** Consignes **
[a] Dans l'extrait fourni, de quel ouvrage de Jean-Luc Nancy la première citation est-elle tirée, et en quelle année a-t-il paru ?
[b] Recopiez à l'identique le passage de l'extrait fourni qui va de « Faire taire la » à « Caparrós, Ñamérica (2021) ».

** Extrait fourni **
━━━━━━━━

Faire taire la différence. Prélude grec
« Quelque chose s’impose aujourd’hui à la pensée »…
Quelque chose s’impose aujourd’hui à la pensée, comme il arrive à chaque époque […]. Chaque pensée reconnaît diversement cette chose, mais elle la reconnaît, pour peu qu’elle ne se dérobe pas à ce qui s’impose […].1
Jean-Luc Nancy, Le sens du monde (1993)
[…] essayer d’imaginer un avenir désirable, ce n’est pas seulement une manière de désirer un avenir. C’est, dans une large mesure, une manière de vivre le présent. Une manière d’être au monde: en désirant quelque chose que nous ne verrons peut-être jamais advenir, mais désirer cette chose, et tenter de la réaliser, c’est déjà la faire advenir, créer une forme de futur dans le présent..2
Martín Caparrós, Ñamérica (2021)

━━━━━━━━

** Données fournies **
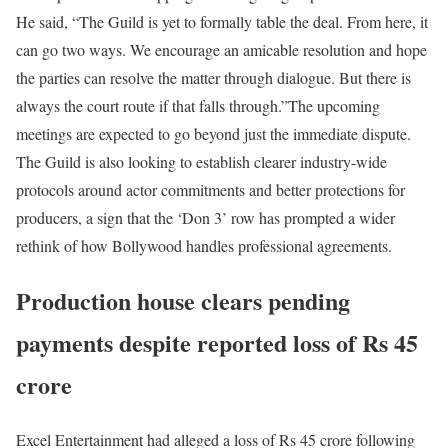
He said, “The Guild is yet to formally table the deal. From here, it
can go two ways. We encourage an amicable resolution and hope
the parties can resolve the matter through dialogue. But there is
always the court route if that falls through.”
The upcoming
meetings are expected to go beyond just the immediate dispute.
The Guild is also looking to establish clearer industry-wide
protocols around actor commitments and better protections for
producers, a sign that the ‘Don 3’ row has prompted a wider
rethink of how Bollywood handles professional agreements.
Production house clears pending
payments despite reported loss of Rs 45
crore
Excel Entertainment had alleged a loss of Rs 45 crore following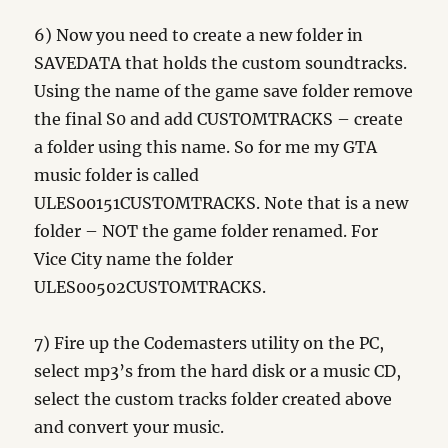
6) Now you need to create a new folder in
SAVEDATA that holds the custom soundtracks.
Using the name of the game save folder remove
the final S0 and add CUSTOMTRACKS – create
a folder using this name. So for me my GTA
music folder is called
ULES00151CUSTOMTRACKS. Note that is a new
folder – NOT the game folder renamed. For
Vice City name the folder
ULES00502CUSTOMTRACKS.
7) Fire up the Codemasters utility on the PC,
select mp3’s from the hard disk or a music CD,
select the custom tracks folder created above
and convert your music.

━━━━━━━━

** Réponses **
[a] Elle est tirée de *Le sens du monde*, paru en 1993.

[b]
Faire taire la différence. Prélude grec
« Quelque chose s’impose aujourd’hui à la pensée »…
Quelque chose s’impose aujourd’hui à la pensée, comme il arrive à chaque époque […]. Chaque pensée reconnaît diversement cette chose, mais elle la reconnaît, pour peu qu’elle ne se dérobe pas à ce qui s’impose […].1
Jean-Luc Nancy, Le sens du monde (1993)
[…] essayer d’imaginer un avenir désirable, ce n’est pas seulement une manière de désirer un avenir. C’est, dans une large mesure, une manière de vivre le présent. Une manière d’être au monde: en désirant quelque chose que nous ne verrons peut-être jamais advenir, mais désirer cette chose, et tenter de la réaliser, c’est déjà la faire advenir, créer une forme de futur dans le présent..2
Martín Caparrós, Ñamérica (2021)